(Lc 18,9-14) |
No es para menos cuando pienso que ha sido de mi vida. Hay momentos en los que paso vergüenza cuando pasan por mi mente los pecados cometidos. No me duele confesarlo, sino el haberlo cometidos. Sé que la Misericordia de Padre Dios me perdona. Sé que estoy perdonado, pero me duelo de haber desobedecido la Voluntad de Dios. Y me duelo y arrepiento avergonzado.

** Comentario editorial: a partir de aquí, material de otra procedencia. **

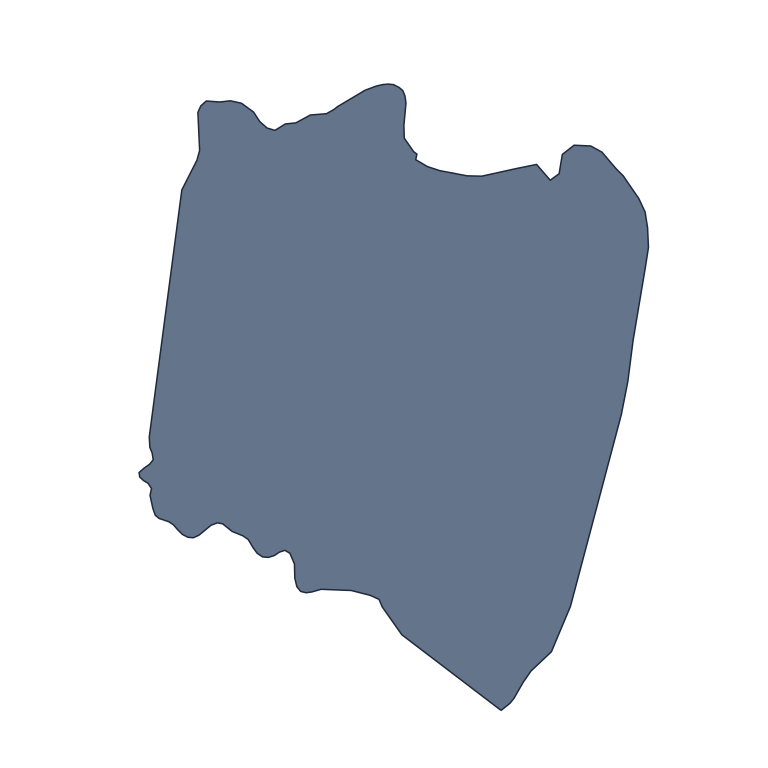 SVG path tracing the border of Saramacca, rotated 102°
{"feature_id": "SUR-73", "entity_name": "Saramacca", "entity_type": "District", "adm_level": 1, "iso_a3": "SUR", "parent_name": "Suriname", "parent_adm1": "", "projection": "mercator", "projection_center": [-55.645, 5.696], "detail": "fine", "context": "isolated", "style": "filled", "palette": "slate", "viewbox_px": 768, "rotation_deg": 102, "n_neighbors": 0, "source": "natural_earth", "source_scale": "10m", "svg_char_len": 1532}
<svg xmlns="http://www.w3.org/2000/svg" viewBox="0 0 768 768"><g transform="rotate(102 384 384)"><path d="M152.3,399.6L158.0,399.6L162.3,386.7L163.7,373.8L163.1,346.0L160.4,331.6L146.3,300.6L137.5,280.4L150.1,263.8L141.9,256.4L131.8,256.9L122.3,257.3L110.9,247.7L108.2,231.3L111.9,219.0L125.2,201.7L130.7,193.2L141.5,181.9L149.5,173.4L161.4,164.4L176.2,158.7L195.5,153.7L215.4,152.6L289.7,149.4L331.0,146.0L364.8,145.5L562.9,155.4L611.1,164.6L634.1,180.5L647.0,185.9L664.4,191.5L670.1,194.4L678.8,201.5L678.3,203.0L625.6,314.4L602.6,339.2L595.7,344.1L593.6,353.6L592.8,373.1L597.9,402.9L602.4,411.3L604.4,416.8L604.2,422.4L600.4,427.1L592.4,430.9L578.6,434.2L569.2,440.8L567.3,446.3L570.1,451.2L574.5,455.5L577.6,460.9L578.4,466.8L576.0,472.8L571.2,478.2L564.4,484.4L561.9,490.2L559.8,501.9L554.3,512.8L554.5,518.2L558.1,523.8L570.3,533.5L574.1,538.6L574.7,543.9L573.1,549.8L569.4,555.6L565.5,560.7L563.5,565.7L562.3,576.0L560.0,580.4L553.8,584.2L541.6,589.7L534.6,589.7L530.1,594.3L528.5,599.1L525.8,603.6L521.5,605.2L515.8,600.9L511.2,596.6L506.1,594.0L499.6,596.5L494.6,599.9L484.6,602.6L236.2,622.1L204.0,613.5L193.9,612.9L157.1,622.5L150.0,621.0L144.1,616.6L142.3,603.3L138.9,593.1L139.0,581.8L145.1,568.2L153.1,560.1L157.9,551.7L158.6,543.4L150.2,534.7L146.9,524.5L136.2,512.0L131.6,496.5L125.5,489.7L122.4,487.2L100.6,463.6L94.3,453.7L91.4,447.6L89.7,442.0L89.2,436.8L90.8,430.9L93.0,426.7L97.8,423.4L104.6,420.9L126.9,418.3L139.3,415.3L150.5,403.4L152.3,399.6Z" fill="#64748b" stroke="#1e293b" stroke-width="1.5"/></g></svg>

Lejos de desesperarme o de angustiarme, me consuela experimentar ese dolor, aunque sea de pecados pasados y ya perdonados. Y digo que me consuela porque ese dolor me sostiene humildemente, y como el publicano del Evangelio de hoy domingo, me siento avergonzado y postrado ante Dios incapaz de mirarle o levantar la cabeza.
¡Cuántos pecados de omisión a cada momento que late mi corazón! ¿Cuántas veces habré dejado de hacer tu Voluntad! Es posible que muchas por ignorancia, pero otras quizás por pereza, por comodidad o falta de compromiso. Sí, Padre nuestro, tengo que pedir perdón y sentirme avergonzado por todos mi pecados egoístas y de omisión. Y sólo tengo una palabra, perdón.
Pero, no basta sólo con eso. Tengo que levantarme y actuar. Actuar dando mi vida en conocerte mejor, en buscar espacios de escucha y silencio para oír lo que me dices, y el esfuerzo de ponerlo en práctica. Pero no dejes que me crea un suficiente, ni un fariseo ni un engreído o capaz, sino un siervo pobre y humilde, capaz de hacer pequeñas cosas en tu nombre y por la acción del Espíritu Santo.
Eso quiero hoy adquirir como compromiso, descubrir que eres Tú quien actúas en mí y conviertes mi pobreza en riqueza y maravillas para tu Gloria. Y así me postro y me presento ante Ti, Señor. Ten misericordia de tu pobre siervo.